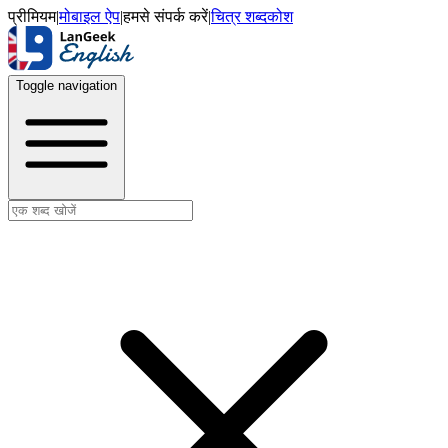
प्रीमियम
|
मोबाइल ऐप
|
हमसे संपर्क करें
|
चित्र शब्दकोश
Toggle navigation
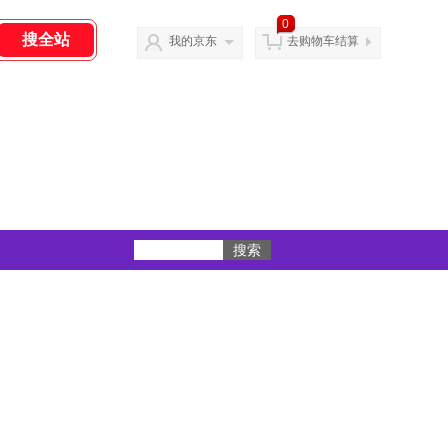
0
我的京东
去购物车结算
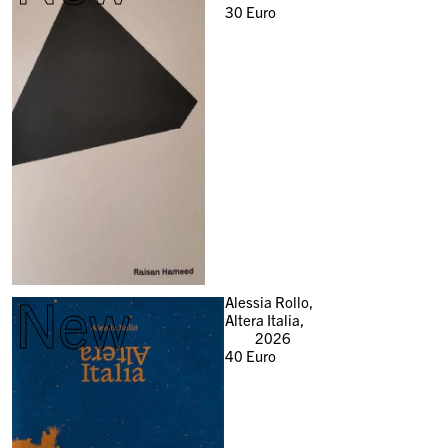
30
Euro
New
Alessia Rollo,
Altera Italia,
2026
40
Euro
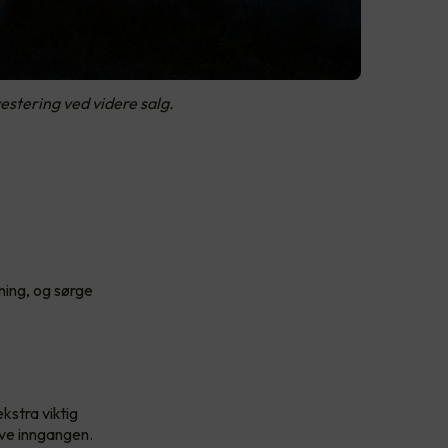
estering ved videre salg.
ning, og sørge
kstra viktig
eve inngangen.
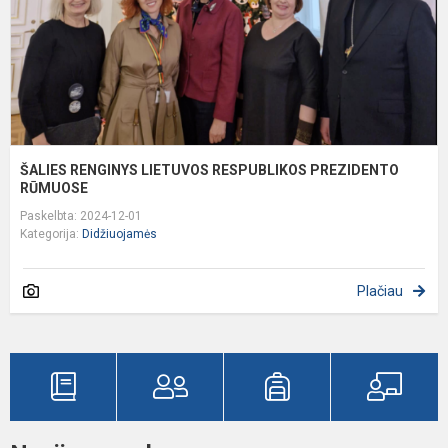
ŠALIES RENGINYS LIETUVOS RESPUBLIKOS PREZIDENTO
RŪMUOSE
Paskelbta: 2024-12-01
Kategorija:
Didžiuojamės
Plačiau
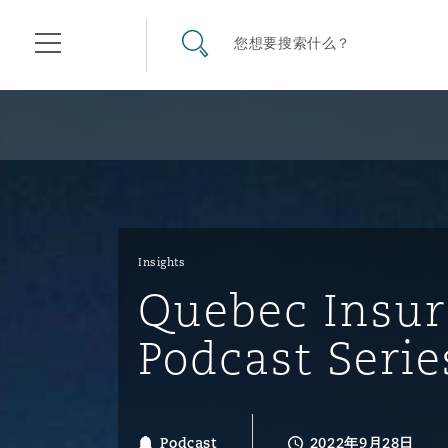
其礼律所事务所
搜寻网站
您想要搜索什么？
目录
航空
气候变化
开罗
曼谷
加拉加斯
阿布扎比
亚特兰大
阿伯丁
Business Jets
商业
Commercial Arbitration
Energy & Natural Resources
Bermuda Form
Construction Disputes
Anti-Bribery & Corruption
Insights
Quebec Insur
企业与咨询
Clyde Code
开普敦
北京
墨西哥城
开罗
波士顿
贝尔法斯特
Carrier Liability
公司
Commercial Disputes
Marine
Casualty
环境保护法
Compliance
Podcast Serie
争议解决
Clyde & Co Newton - 解锁智能索赔新模式
达累斯萨拉姆
布里斯班
里约热内卢
多哈
卡尔加里
伯明翰
Commerical Dispute Resolu
企业、商业与合规保险
Commercial Litigation
Trade & Commodities
Corporate, Commercial & C
基础设施
External Investigations
Insurance
Podcast
2022年9月28日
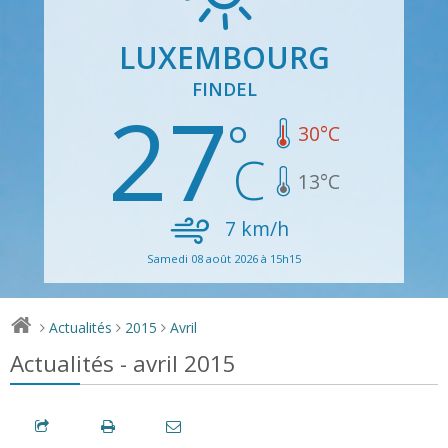
LUXEMBOURG
FINDEL
27
30
°C
13
°C
7
km/h
Samedi 08 août 2026 à 15h15
Actualités
2015
Avril
>
>
>
Actualités - avril 2015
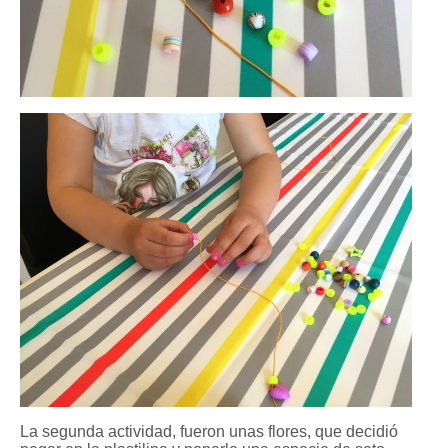
La segunda actividad, fueron unas flores, que decidió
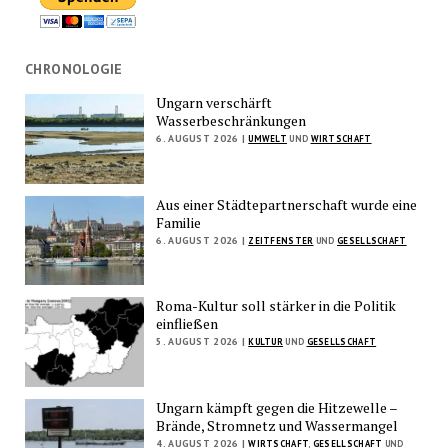
CHRONOLOGIE
Ungarn verschärft
Wasserbeschränkungen
6. AUGUST 2026 |
UMWELT
UND
WIRTSCHAFT
Aus einer Städtepartnerschaft wurde eine
Familie
6. AUGUST 2026 |
ZEITFENSTER
UND
GESELLSCHAFT
Roma-Kultur soll stärker in die Politik
einfließen
5. AUGUST 2026 |
KULTUR
UND
GESELLSCHAFT
Ungarn kämpft gegen die Hitzewelle –
Brände, Stromnetz und Wassermangel
4. AUGUST 2026 |
WIRTSCHAFT
,
GESELLSCHAFT
UND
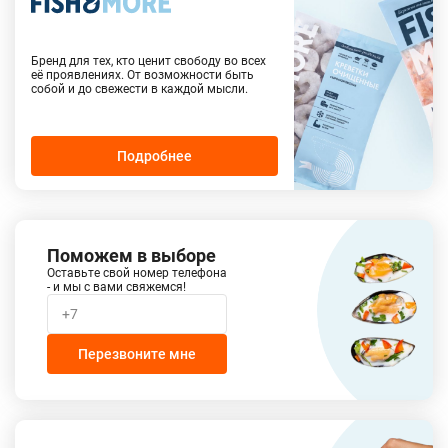
Бренд для тех, кто ценит свободу во всех
её проявлениях. От возможности быть
собой и до свежести в каждой мысли.
Подробнее
Поможем в выборе
Оставьте свой номер телефона
- и мы с вами свяжемся!
Перезвоните мне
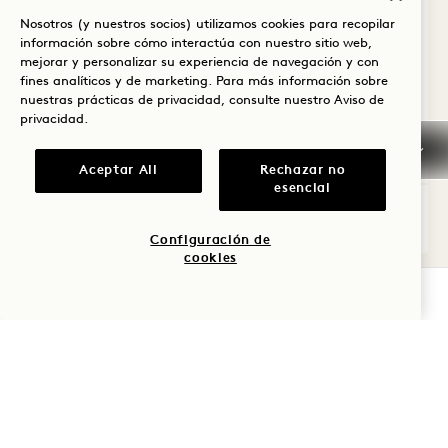
Premium Vista Ciudad
Nosotros (y nuestros socios) utilizamos cookies para recopilar
1 cama de matrimonio y 2 camas dobles
información sobre cómo interactúa con nuestro sitio web,
mejorar y personalizar su experiencia de navegación y con
6 Personas
Sólo ducha de lluvia
fines analíticos y de marketing. Para más información sobre
Habitaciones comunicadas
Rincón con ventana
nuestras prácticas de privacidad, consulte nuestro
Aviso de
Espacio de trabajo
privacidad
.
Average Size: 535 sq.ft. | 49 sq.m.
Aceptar All
Rechazar no
esencial
Connecting City Rooms
Ver detalles
Configuración de
cookies
COMPROBAR DISPONIBILIDAD
Política de cancelación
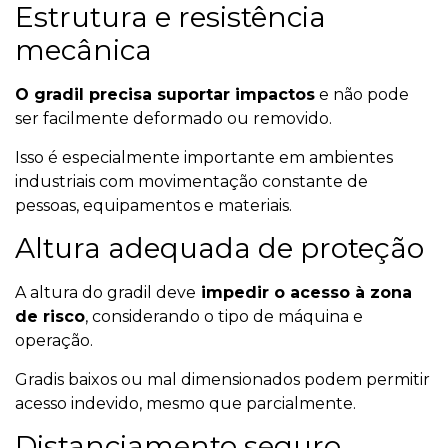
Estrutura e resistência
mecânica
O gradil precisa suportar impactos
e não pode
ser facilmente deformado ou removido.
Isso é especialmente importante em ambientes
industriais com movimentação constante de
pessoas, equipamentos e materiais.
Altura adequada de proteção
A altura do gradil deve
impedir o acesso à zona
de risco
, considerando o tipo de máquina e
operação.
Gradis baixos ou mal dimensionados podem permitir
acesso indevido, mesmo que parcialmente.
Distanciamento seguro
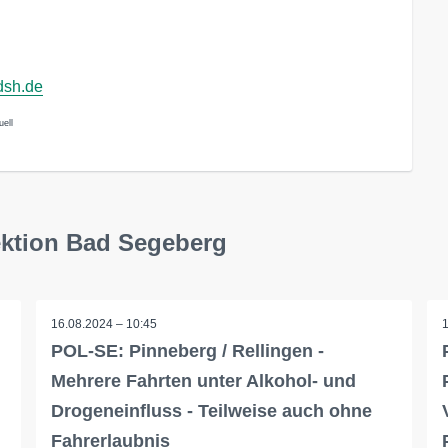
dsh.de
uell
ektion Bad Segeberg
16.08.2024 – 10:45
POL-SE: Pinneberg / Rellingen -
Mehrere Fahrten unter Alkohol- und
Drogeneinfluss - Teilweise auch ohne
Fahrerlaubnis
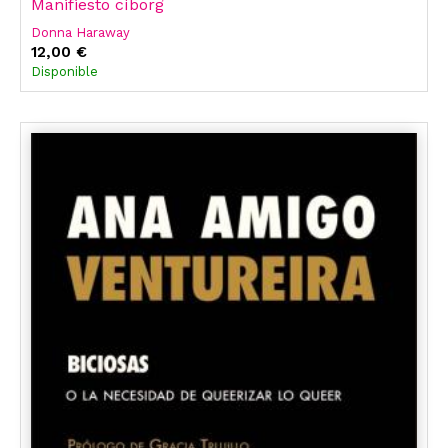
Manifiesto cíborg
Donna Haraway
12,00 €
Disponible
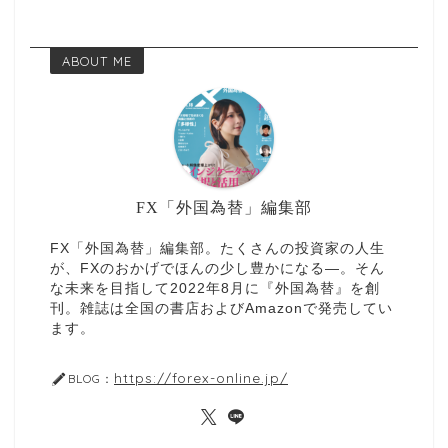
ABOUT ME
FX「外国為替」編集部
FX「外国為替」編集部。たくさんの投資家の人生
が、FXのおかげでほんの少し豊かになる—。そん
な未来を目指して2022年8月に『外国為替』を創
刊。雑誌は全国の書店およびAmazonで発売してい
ます。
https://forex-online.jp/
BLOG：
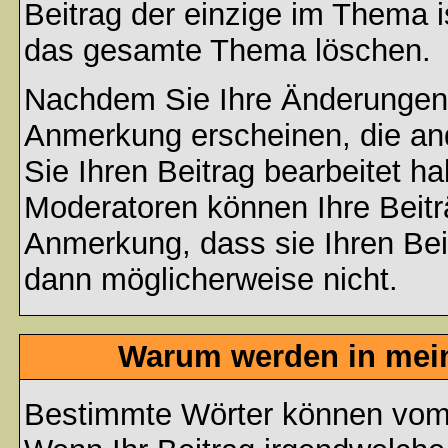
Beitrag der einzige im Thema 
das gesamte Thema löschen.
Nachdem Sie Ihre Änderungen 
Anmerkung erscheinen, die and
Sie Ihren Beitrag bearbeitet h
Moderatoren können Ihre Beitr
Anmerkung, dass sie Ihren Bei
dann möglicherweise nicht.
Warum werden in mein
Bestimmte Wörter können vom A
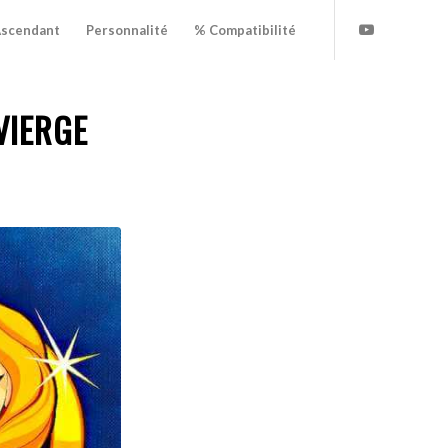
scendant
Personnalité
% Compatibilité
VIERGE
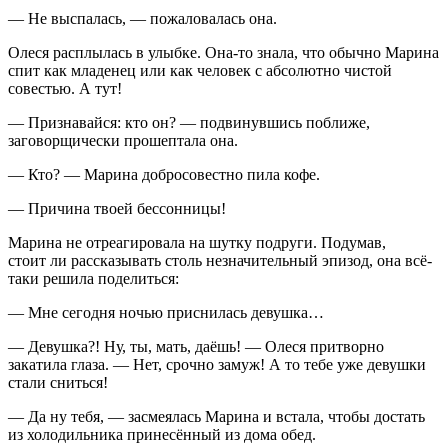
— Не выспалась, — пожаловалась она.
Олеся расплылась в улыбке. Она-то знала, что обычно Марина
спит как младенец или как человек с абсолютно чистой
совестью. А тут!
— Признавайся: кто он? — подвинувшись поближе,
заговорщически прошептала она.
— Кто? — Марина добросовестно пила кофе.
— Причина твоей бессонницы!
Марина не отреагировала на шутку подруги. Подумав,
стоит ли рассказывать столь незначительный эпизод, она всё-
таки решила поделиться:
— Мне сегодня ночью приснилась девушка…
— Девушка?! Ну, ты, мать, даёшь! — Олеся притворно
закатила глаза. — Нет, срочно замуж! А то тебе уже девушки
стали сниться!
— Да ну тебя, — засмеялась Марина и встала, чтобы достать
из холодильника принесённый из дома обед.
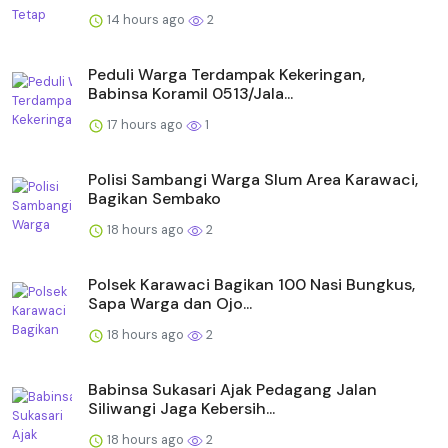
14 hours ago
2
Peduli Warga Terdampak Kekeringan,
Babinsa Koramil 0513/Jala...
17 hours ago
1
Polisi Sambangi Warga Slum Area Karawaci,
Bagikan Sembako
18 hours ago
2
Polsek Karawaci Bagikan 100 Nasi Bungkus,
Sapa Warga dan Ojo...
18 hours ago
2
Babinsa Sukasari Ajak Pedagang Jalan
Siliwangi Jaga Kebersih...
18 hours ago
2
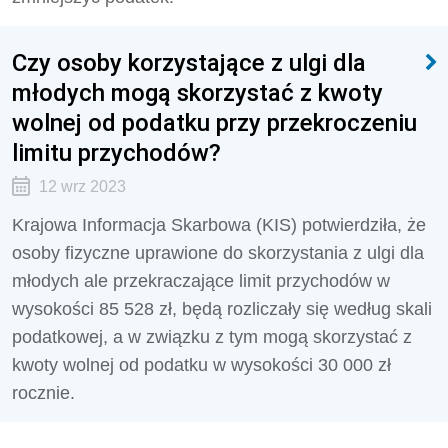
Czy osoby korzystające z ulgi dla
młodych mogą skorzystać z kwoty
wolnej od podatku przy przekroczeniu
limitu przychodów?
12 wrz 2023
Krajowa Informacja Skarbowa (KIS) potwierdziła, że
osoby fizyczne uprawione do skorzystania z ulgi dla
młodych ale przekraczające limit przychodów w
wysokości 85 528 zł, będą rozliczały się według skali
podatkowej, a w związku z tym mogą skorzystać z
kwoty wolnej od podatku w wysokości 30 000 zł
rocznie.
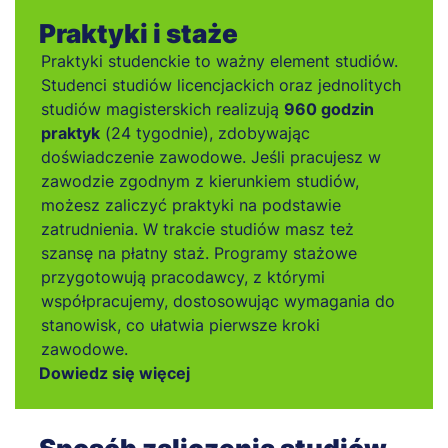
Praktyki i staże
Praktyki studenckie to ważny element studiów.
Studenci studiów licencjackich oraz jednolitych
studiów magisterskich realizują
960 godzin
praktyk
(24 tygodnie), zdobywając
doświadczenie zawodowe. Jeśli pracujesz w
zawodzie zgodnym z kierunkiem studiów,
możesz zaliczyć praktyki na podstawie
zatrudnienia. W trakcie studiów masz też
szansę na płatny staż. Programy stażowe
przygotowują pracodawcy, z którymi
współpracujemy, dostosowując wymagania do
stanowisk, co ułatwia pierwsze kroki
zawodowe.
Dowiedz się więcej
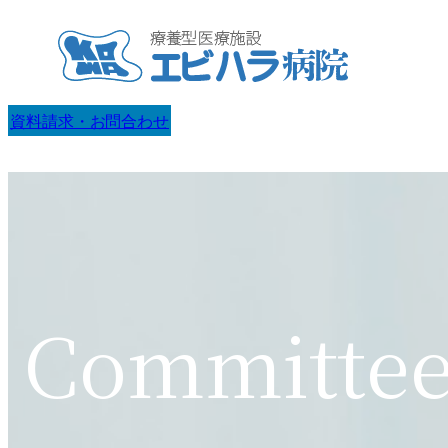
内
容
を
ス
資料請求・お問合わせ
キ
ッ
プ
Committee 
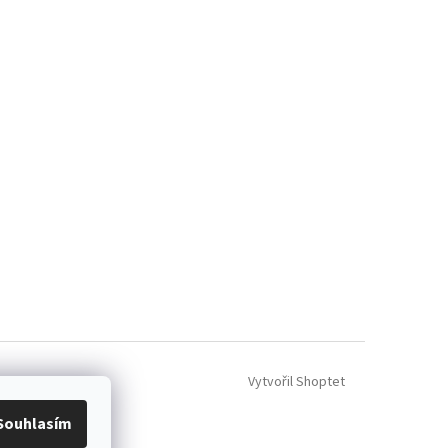
Vytvořil Shoptet
Souhlasím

= = = = =

### Aufgabe
Extrahieren Sie die Zeilen unverändert. Beginnen Sie mit der Zeile, die „Premium Vista Ciudad“ enthält, und enden Sie nach der Zeile, die „Espacio de trabajo“ enthält.

### Lösung
Premium Vista Ciudad
Nosotros (y nuestros socios) utilizamos cookies para recopilar
1 cama de matrimonio y 2 camas dobles
información sobre cómo interactúa con nuestro sitio web,
mejorar y personalizar su experiencia de navegación y con
6 Personas
Sólo ducha de lluvia
fines analíticos y de marketing. Para más información sobre
Habitaciones comunicadas
Rincón con ventana
nuestras prácticas de privacidad, consulte nuestro
Aviso de
Espacio de trabajo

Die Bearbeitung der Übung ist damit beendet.